Hong Kong real estate experts downplay declining prices
Hong Kong real estate experts predict a likely continuation of the current price decline through the end of 2019 but do not consider it to be leading to a crisis despite unpredictability.
Hong Kong real estate experts are downplaying predictions of a decline in housing prices that could be as much as 25 percent by the end of 2019. Pointing to traditional volatility, underlying strengths and new buyers on the horizon, analysts predict that the decline will not become a crash. But a more serious collapse in prices could result if China has a true financial crisis, says at least one analyst, and that may depend on what happens when China and the U.S. resume trade negotiations.
Declining real estate prices
Hong Kong real estate prices are dropping in one of the world’s most expensive housing markets. But this is considered normal, to some degree, as prices periodically correct and are traditionally volatile. Portwood Capital’s Peter Churchouse says that there is no crash ahead because the “basic fundamentals are pretty good” and the supply of land is limited.
Churchouse founded Portwood Capital which is a real estate investment firm based in Hong Kong. He maintains that prices could drop by as much as 20 percent by the end of 2019 but believes that is as bad as it could get. Describing Hong Kong as “the most volatile property market in the world,” Churchouse acknowledges that affordability is poor and interest rates are rising. But he also points out that unemployment is extremely low and that “interest rates are at the very low end of long-term averages.”
New buyers in 2019
Nicole Wong is feeling more positive and expects no more than a 15 percent decline. CLSA’s regional head of property research in Hong Kong points out that earlier price declines this year “corrected very quickly.” She also points to the fact that, in 2012, the Hong Kong government added a tax on property purchases for non-residents that can be as high as 30 percent. This tax has dampened purchases by new residents from China in ensuing years.
Wong expects that next year, when such residents have passed the seven-year period required to obtain permanent residency, they will begin buying property. The elimination of the tax for this cohort combined with reduced prices should lead to an increase in buyers despite other concerns.
China may be the problem
However, investment management firm JLL takes a darker view and expects declines of as much as 25 percent if the U.S.-China trade war deepens.

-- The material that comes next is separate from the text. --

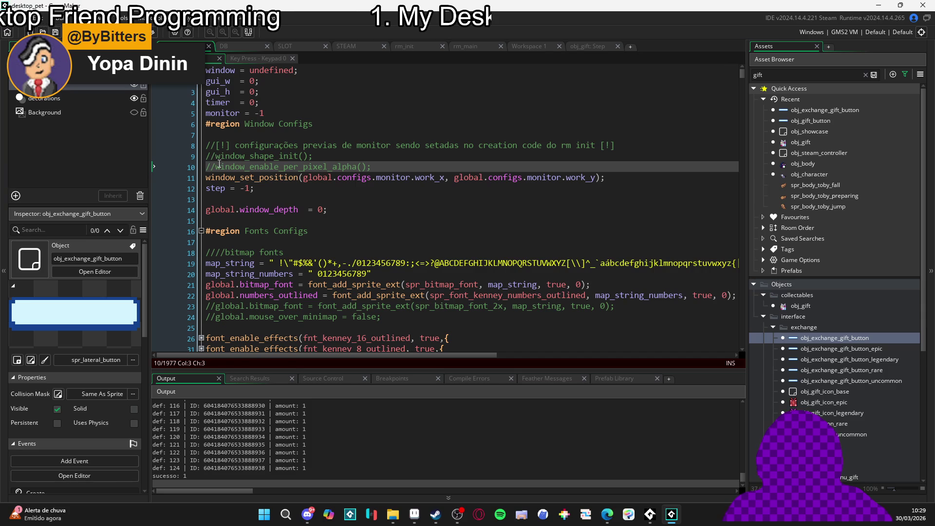
key("BackSpace")
key("BackSpace")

And Churchouse states that “unless we get a financial crisis in China or something like that, I think we’re looking at a correction — not a crisis.” But many uncertainties lie ahead for the Hong Kong property market given that China’s economy is slowing and the trade war could well intensify.
In the third quarter of 2018, China’s economy grew 6.5 percent, its slowest growth since 2009. The combined effects of government attempts to “rein in high levels of debt” and the tariff war with the U.S. led to a slowdown that, in October, economist Julian Evans-Pritchard expected to “bottom out around the middle of next year.”
In addition, Chinese stocks are in trouble and some experts feel that a “recovery may not come until the second half of 2019.” Such sentiments assume positive happenings in the first half of 2019. But Tsinghua University professor of finance Zhu Ning states, “there’s really not much impetus for the market to rebound.” He continues, “I wouldn’t be too optimistic about the market next year.”
Yet Julian Evans-Pritchard’s prediction came prior to the agreement of a cease-fire in the tariff war agreed upon by Presidents Donald Trump and Xi Jinping at the recent G20 gathering in Buenos Aires. With negotiations to be concluded in March, a positive outcome for China in the tariff war might be just the psychological and economic boost the nation requires. But that depends greatly on whether the two nation’s leaders can find common ground.
The Presidential factor
If Hong Kong real estate prices depend on a peaceful resolution to the trade war between China and the U.S., then no one can predict with any certainty what lies ahead. Chinese President Xi Jinping’s recent end-of-year speech is being widely described as “defiant.” It is quite possible that with China’s current economic problems, its aggressive military behavior and a desire to look strong, Xi will take a tough stance during negotiations.
President Trump is the real wild card in this situation. He has shown a willingness to accept superficial agreements in previous talks yet is at a crisis point in his administration which is likely to deepen in 2019. Trump is the focus of multiple legal investigations. His cabinet just lost its final general. The stock market is collapsing. And the government is again shutting down. If the Syrian withdrawal occurs, as stated by the President, a Turkish-led bloodbath in Syria will likely receive incredible amounts of global media coverage.
Given those circumstances, Trump may consider it necessary to make overly powerful moves in relationship to China leading to an all-out trade war that would be difficult for China’s economy. Then again, he might seek a reasonable resolution that makes him look good and does not hurt China. No one knows.
Hong Kong’s future
It may seem odd that a discussion of Hong Kong real estate prices led to a consideration of the current state of the White House. But such is the reality for a volatile real estate market dependent on international financial relations. It is clear that 2019 will be a difficult year for Hong Kong real estate. Whether or not a collapse is ahead remains to be seen.